I felt hopeful after they left today. David had made the first move. It was his idea to use the film to set up a debate with me over Mister’s character which I was only too happy to engage in. I can anticipate the satisfaction in his face next week when I congratulate him on choosing so fine a metaphor. The boy who never cries. Will the man ever let Jennifer see him cry, broken down as only a lover can do? Today Jennifer cried for the first time I’ve known her. For a brief moment, she broke free of her greed and enlarged herself for David. Can she do it again?

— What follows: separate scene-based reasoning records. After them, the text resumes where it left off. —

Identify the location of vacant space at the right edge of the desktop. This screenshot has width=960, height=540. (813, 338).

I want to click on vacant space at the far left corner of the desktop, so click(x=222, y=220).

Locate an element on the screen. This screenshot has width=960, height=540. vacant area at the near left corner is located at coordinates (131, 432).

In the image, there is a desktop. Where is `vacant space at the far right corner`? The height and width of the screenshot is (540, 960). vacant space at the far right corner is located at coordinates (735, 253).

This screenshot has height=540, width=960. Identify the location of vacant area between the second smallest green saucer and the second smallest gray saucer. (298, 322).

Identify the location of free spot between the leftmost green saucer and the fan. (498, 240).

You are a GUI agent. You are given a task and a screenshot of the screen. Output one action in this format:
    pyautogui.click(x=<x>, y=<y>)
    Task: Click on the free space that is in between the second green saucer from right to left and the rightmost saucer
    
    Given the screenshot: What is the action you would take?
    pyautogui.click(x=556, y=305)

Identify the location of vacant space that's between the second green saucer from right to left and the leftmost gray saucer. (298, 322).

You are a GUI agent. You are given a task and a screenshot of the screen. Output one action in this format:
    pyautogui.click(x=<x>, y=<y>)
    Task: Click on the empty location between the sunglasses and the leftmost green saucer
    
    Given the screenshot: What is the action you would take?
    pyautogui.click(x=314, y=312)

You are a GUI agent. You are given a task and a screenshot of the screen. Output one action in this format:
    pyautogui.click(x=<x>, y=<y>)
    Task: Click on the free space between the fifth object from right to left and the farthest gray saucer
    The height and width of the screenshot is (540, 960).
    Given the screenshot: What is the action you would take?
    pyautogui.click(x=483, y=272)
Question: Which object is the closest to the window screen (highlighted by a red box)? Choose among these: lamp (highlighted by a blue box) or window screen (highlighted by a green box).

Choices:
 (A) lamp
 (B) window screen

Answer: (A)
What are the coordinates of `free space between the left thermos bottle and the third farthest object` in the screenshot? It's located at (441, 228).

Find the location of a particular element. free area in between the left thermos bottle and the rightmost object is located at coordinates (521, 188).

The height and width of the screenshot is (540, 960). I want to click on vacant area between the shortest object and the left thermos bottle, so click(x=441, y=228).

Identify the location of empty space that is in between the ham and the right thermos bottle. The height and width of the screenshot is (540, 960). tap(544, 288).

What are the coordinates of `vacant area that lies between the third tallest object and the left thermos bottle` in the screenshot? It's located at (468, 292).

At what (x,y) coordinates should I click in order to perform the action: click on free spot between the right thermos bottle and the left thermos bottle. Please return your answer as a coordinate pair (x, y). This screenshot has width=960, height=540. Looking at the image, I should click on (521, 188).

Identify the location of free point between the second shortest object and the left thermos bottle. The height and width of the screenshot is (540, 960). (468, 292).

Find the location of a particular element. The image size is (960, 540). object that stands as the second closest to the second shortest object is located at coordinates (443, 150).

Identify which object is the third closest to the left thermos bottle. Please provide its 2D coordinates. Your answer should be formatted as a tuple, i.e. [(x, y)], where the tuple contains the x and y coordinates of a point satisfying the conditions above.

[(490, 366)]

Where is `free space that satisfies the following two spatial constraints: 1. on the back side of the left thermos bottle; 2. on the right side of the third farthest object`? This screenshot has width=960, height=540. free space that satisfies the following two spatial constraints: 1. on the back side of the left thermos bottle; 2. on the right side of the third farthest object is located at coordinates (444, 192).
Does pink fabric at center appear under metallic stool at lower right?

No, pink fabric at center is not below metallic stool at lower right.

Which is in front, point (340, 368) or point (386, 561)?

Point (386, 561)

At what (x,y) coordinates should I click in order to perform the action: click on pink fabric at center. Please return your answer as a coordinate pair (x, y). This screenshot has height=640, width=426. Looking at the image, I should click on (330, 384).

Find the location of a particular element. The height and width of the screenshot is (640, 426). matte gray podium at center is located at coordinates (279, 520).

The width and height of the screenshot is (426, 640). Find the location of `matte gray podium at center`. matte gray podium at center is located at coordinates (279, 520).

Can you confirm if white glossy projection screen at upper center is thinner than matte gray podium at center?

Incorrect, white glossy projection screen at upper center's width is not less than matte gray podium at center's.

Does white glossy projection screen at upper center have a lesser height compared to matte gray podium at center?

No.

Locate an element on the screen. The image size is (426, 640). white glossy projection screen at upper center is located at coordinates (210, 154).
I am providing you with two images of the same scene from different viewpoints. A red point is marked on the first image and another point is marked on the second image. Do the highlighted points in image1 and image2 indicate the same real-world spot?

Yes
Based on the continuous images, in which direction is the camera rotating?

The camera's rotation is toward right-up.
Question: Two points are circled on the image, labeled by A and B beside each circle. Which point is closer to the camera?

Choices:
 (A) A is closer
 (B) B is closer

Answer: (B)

It troubles me when I feel I’ve made more headway with David, immersed in the fun of my triple summersaults and spirited debates with him. Jennifer strains my patience when she looks at me and her eyes glaze over, eyes the color of my mother’s. Much older now, well trained and seasoned, I want to believe I do better with her than the grade school kid or teenager ever did with his mother.

As I leave this evening to join Molly, for a cozy, reassuring dinner without debate, I think of J. Alfred Prufrock in the poem by T. S. Eliot, of Prufrock’s sad love song and how Eliot gives him time, time for indecision and for a hundred visions and revisions. And I know the best thing I can do for David and Jennifer and me is, give us time. Time to heal.